Thursday, November 5, 2009

Your 2009 Miami Dolphins: Weeks 5-7

Overdue for some quick recaps

Week 5

I know it was just an early regular season game but this Monday Night win against the Jets had to be one of the greatest wins of the decade for Miami. No really. I'm not kidding. First of all, beating the Jets is never a bad thing. That makes a game great in itself no? And doing it on Monday Night just adds to the thrill. Can you ever think about these two teams playing in prime team without thinking back to their most memorable Monday Night game: that horrific 2002 collapse when Miami blew the 23-point fourth quarter lead and lost 40-37 in OT. (The defining game of the Wannstadt Era). I still have post-traumatic Dolphins stress syndrome from that game. Finally some payback! Driving the length of the field to break Jet fans hearts with a game-winning TD in the final seconds. Awesome. And maybe the best part was just how great and how clutch Chad Henne played. We’ve been waiting this entire decade for Marino’s successor to show up and in his first start Henne sure looked like he might be that guy. That perfect bomb to Ginn was kind of a shock and everyone took notice when Henne zipped in those critical third down throws to keep that last drive alive. Actually Henne’s performance was the second-best part. The best was the pre-game Jets hype getting flushed down the toilet. “How are the Dolphins and their rookie quarterback going to be to able to handle that Rex Ryan defense?” Oh, we’re so scared. Not a Rex Ryan defense. Just forfeit the game right now. Jaws says they're too good.

Well, everybody got their answer didn't they. Miami handled that Rex Ryan defense by kicking its ass! A great night to be alive.


Week 6

Bye Week


Week 7

The high lasted all of one week. Miami faced an upgrade in quality of opponent in week 6: the undefeated New Orleans Saints. A powerhouse offense led by the man who could have and should have been quarterbacking the Dolphins for the last 9 years, Drew Brees. A surprising defense stifling its opponents weekly. Most were skeptical of Miami’s chances against the Jets the week before. Everybody thought the Saints were taking this one. And surprise! Miami, not New Orleans, looked like the Super Bowl favorite. They outplayed them. They outscored them. They throttled them. They crushed them. Unfortunately I’m only talking about the first half. Miami’s offense kept matriculating the ball down the field and the defense wasn’t letting Brees do anything. And then three disastrous mistakes somehow worked in tandem to turn the game around in New Orleans’ favor just as the first half ended.

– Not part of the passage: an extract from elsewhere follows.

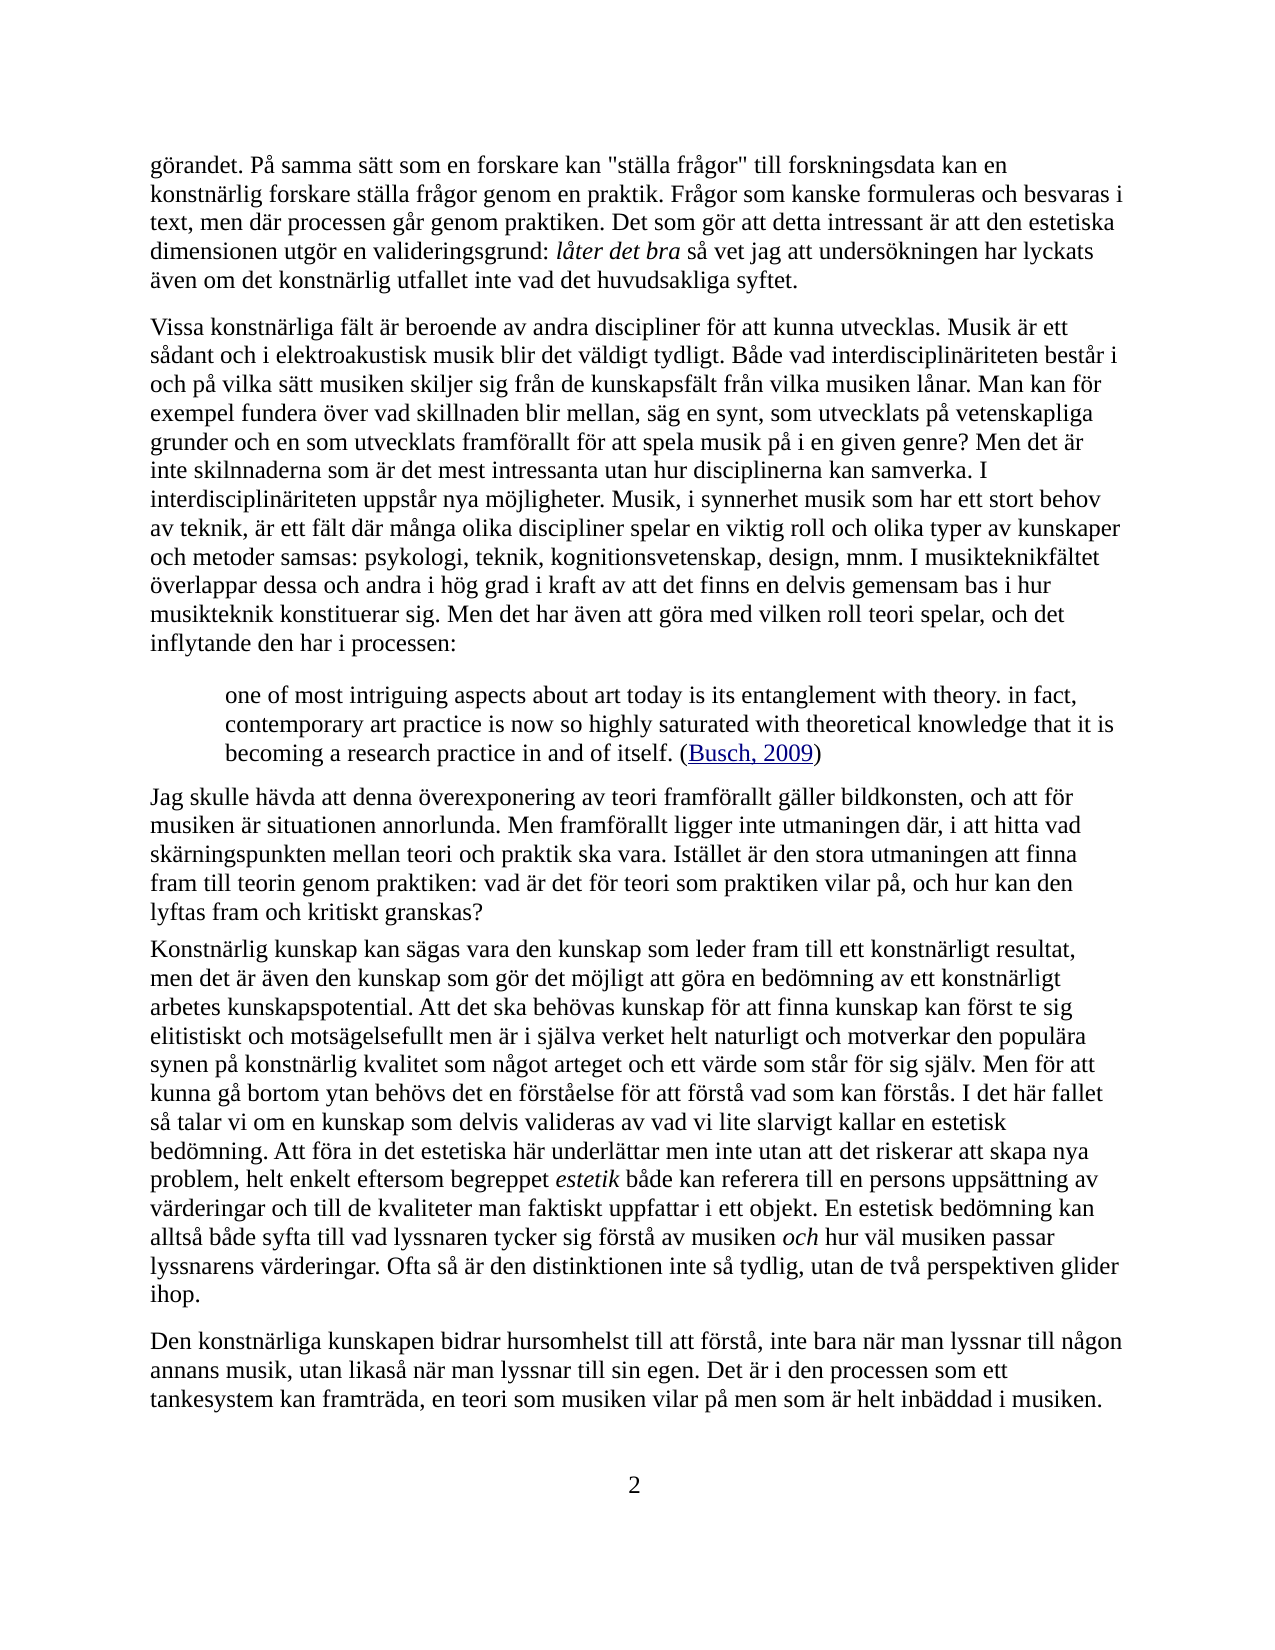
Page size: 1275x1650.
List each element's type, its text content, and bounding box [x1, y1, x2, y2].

First, leading 24-3 with less than two minutes left, the Dolphins had the ball at the Saints’ 40. Another score, especially a TD, probably puts the game out of reach so I understand Coach Sparano’s decision to aggressively press his team’s advantage. But he might have been better served keeping the ball on the ground. Given their remaining time outs Miami still had plenty of time to score. And they didn’t need that many more yards to get into field goal range. But they decided to try to pass it down the field. First play—sack, necessitated a second-down pass, a pass caught by Devone Bess and promptly fumbled. Blunder Number One. Scoring opportunity gone. The focus shifts from scoring to just stopping the Saints and preserving the still fat 21-point lead. Bress did manage to drive the Saints to the Miami 21 and field goal range with no time outs left. But the Saints got greedy. They took a shot at a TD with only 12 seconds left. Brees hit Colston inside the five, not the end zone! Two Dolphin defenders dragged him down at the one before he landed over the goal line and the clock ran out before the Saints could try a FG. 24-3 halftime lead. Scratch that. The clock didn’t run out! It SHOULD have but the refs never saw Colston’s knee hit and so they ruled the play a TD. The worst call in a game filled with bad ones. Blunder Number Two. A replay review correctly overturned it but the game stoppage gave the Saints time for the one-yard field goal attempt they didn’t deserve (there needs to be a rule tweak to address this; maybe some sort of time runoff). Ok, 24-6 is still a three TD lead. Still good. But enter Blunder Number Three (can you enter a blunder?) Sparano called time out! WTF? Given the time to talk about it and the Saints decide to go for the TD and of course they get it. 24-10 at the half. All momentum to the Saints. Second half? Brees picks up where he left off, on fire. Miami made some stupid mistakes (and got screwed by a Saints INT TD return that should have been a touchback for Miami). And so the game was lost. The Dolphins had that game. They should have won it. It could have been their defining game of the season. But they blew it.

Beyond the screwed-up end of the first half, the biggest problem, the biggest disappointment was the offense’s struggles to hold onto the football. The 2008 Dolphins were practically mistake-free. This year’s model keeps turning the ball over and dropping passes. And the biggest offender? Ted Ginn. He just can’t reel in perfectly catchable balls. Between Ginn and the already waived John Beck it’s looking more and more like that 2007 draft was almost as big a disaster as that season itself was.